The QoLT Center, an NSF Engineering Research Center jointly run by Carnegie Mellon University and the University of Pittsburgh, develops intelligent systems to improve daily living, particularly for those people whose capabilities have diminished because of age or disability. The new grant will aid the QoLT Foundry, which helps start-up companies move these technologies to the marketplace.

"Quality of Life Technologies may be created with older people and those with disabilities in mind, but they often have broad applications that could enrich the lives of all people," said Rick McCullough, Carnegie Mellon vice president for research and principal investigator for the new NSF grant. "The QoLT Foundry already has spun off three firms based on QoLT-associated inventions, and we envision even greater success with the help of this new funding."

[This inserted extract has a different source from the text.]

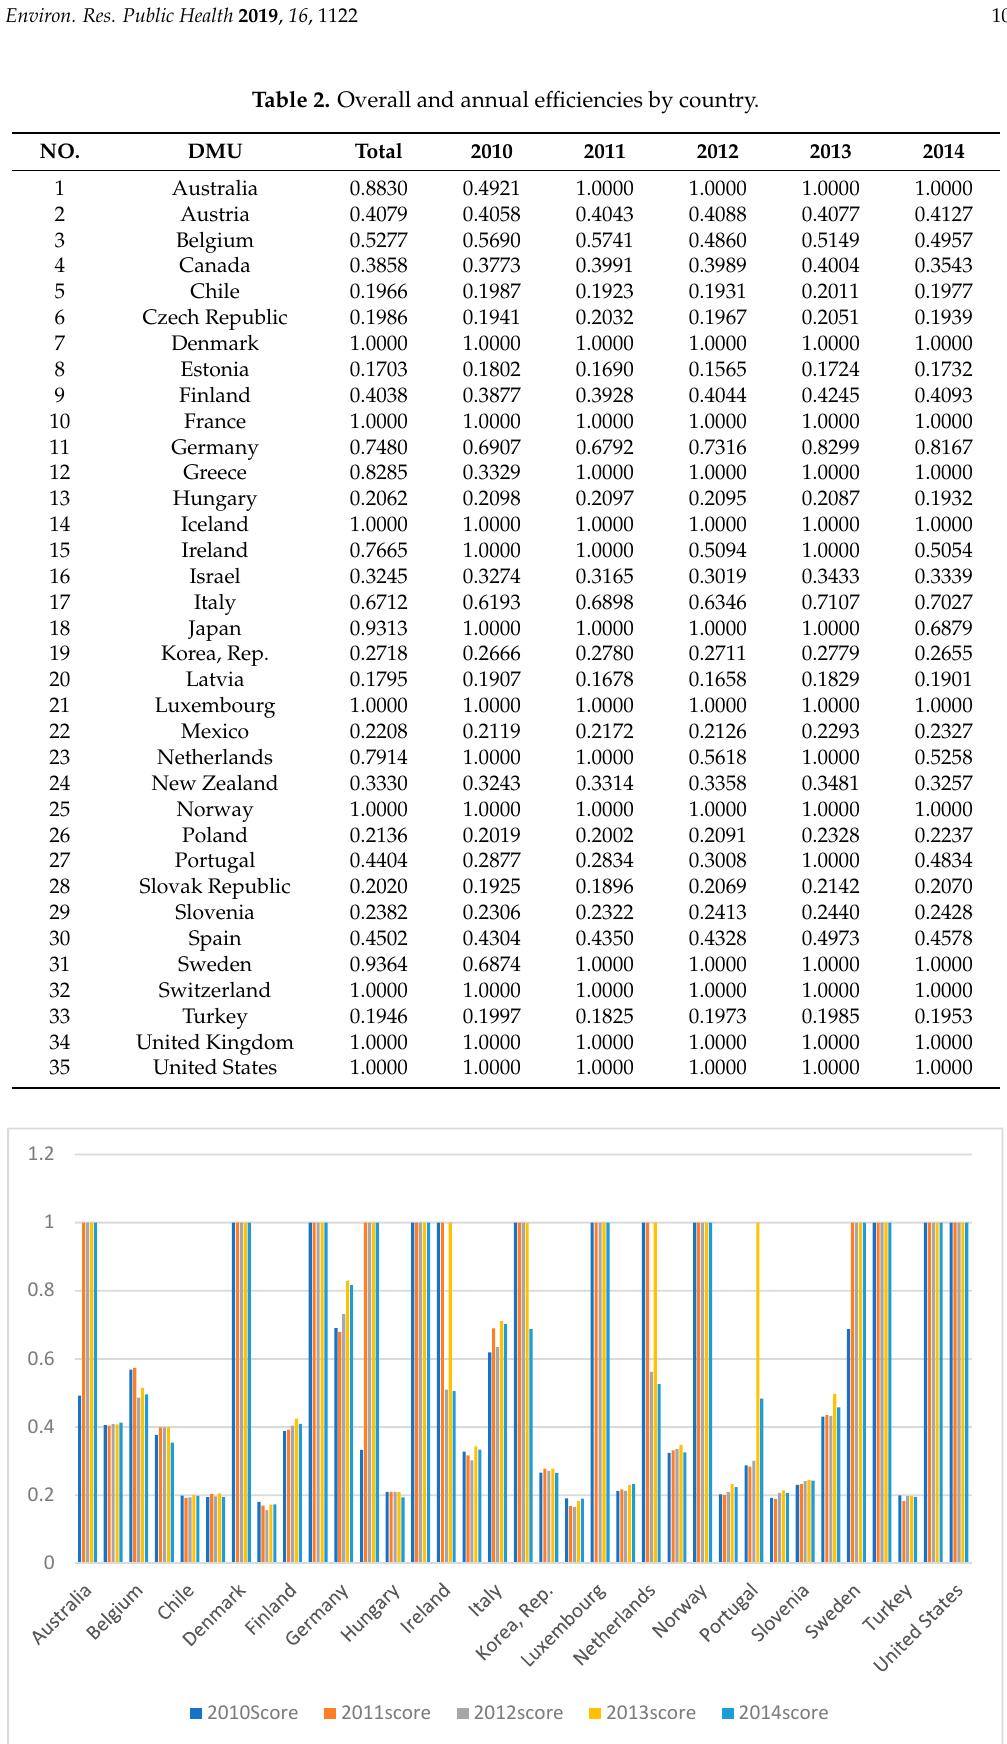
Figure 6: Overall and annual efficiencies by country Figure 6. Overall and annual efficiencies by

Established in 2008, the QoLT Foundry is directed by Curt Stone, a veteran entrepreneur who is an executive-in-residence at Carnegie Mellon. The additional NSF funding will allow the foundry to expand its programs by hiring people with experience as entrepreneurs within particular technology domains and to develop undergraduate and graduate internship programs.

Stone said the foundry is developing a methodology that injects non-technical, market-based considerations into technology and product development at a much earlier stage than traditional academic research, helping start-up companies emerge much faster than might otherwise be possible.

The three companies created with the help of the QoLT Foundry thus far are NavPrescience Inc., VibeAttire Inc. and Invynt LLC.

  • NavPrescience Inc., founded by Anind Dey, associate professor in the Human-Computer Interaction Institute (HCII), and Drew Bagnell, associate research professor of robotics, is developing GPS-based navigation devices that learn a driver's preferences and habits so it can personalize route suggestions and warn the driver regarding changes in normal routes. NavPrescience also has received assistance from Innovation Works' AlphaLab.

  • VibeAttire Inc., created by Aubrey Shick, a graduate student in HCII, is a vibrating vest that helps people feel music rather than just hear it by transforming acoustical sound from MP3 players or cell phones into vibro-tactile sensations. Originally intended for people with hearing problems, VibeAttire can help anybody enjoy an immersive musical experience similar to a live concert.

  • Invynt LLC is commercializing technology invented by HCII graduate student Chris Harrison, called "Lean and Zoom." This allows computer users to change magnification levels of images on a computer screen simply by moving closer to or farther from the computer monitor.

"We've evaluated more than 70 technologies associated with QoLT and many of them have commercial promise," Stone said. "With the greater resources made possible by the NSF, we think we can spin out even more of these as companies and create more than 100 jobs in the Pittsburgh area over the next five years."